Text block
****************

Studio album by Jaki Graham
- Released: September 1986
- Genre: Synth-pop; disco; soul;
- Length: 43:08
- Label: EMI; Parlophone;
- Producer: Derek Bramble

Jaki Graham chronology
| Heaven Knows (1985) | Breaking Away (1986) | From Now On (1989) |

Singles from Breaking Away
- "Mated" Released: November 1985; "Set Me Free" Released: April 1986; "Breaking Away" Released: July 1986; "Step Right Up" Released: November 1986; "Still in Love" Released: March 1987;

= Breaking Away (Jaki Graham album) =

Breaking Away is the second studio album by British soul singer Jaki Graham, released in September 1986 through EMI Records. The album's production was credited to British singer-songwriter Derek Bramble.

The album was re-issued on CD on 23 August 2010 by Cherry Red Records.

==Track listing==

- Sides one and two were combined as tracks 1–12 on CD reissues.

****************

Data
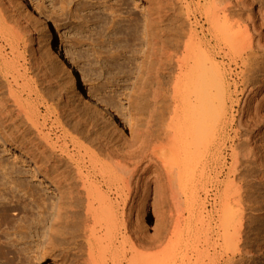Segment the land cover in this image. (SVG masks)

****************

Directions
1/ Retype the passage of the Breaking Away album text that begins at the words "Breaking Away is" and stops after "singer-songwriter Derek Bramble.".
2/ According to the Breaking Away album text, why are the tracks numbered 1–12 on CD reissues?
The data above comes from a separate source.

Expected outputs
1/
Breaking Away is the second studio album by British soul singer Jaki Graham, released in September 1986 through EMI Records. The album's production was credited to British singer-songwriter Derek Bramble.

2/ On CD reissues, the album's sides one and two were combined into a single run of tracks, numbered 1–12.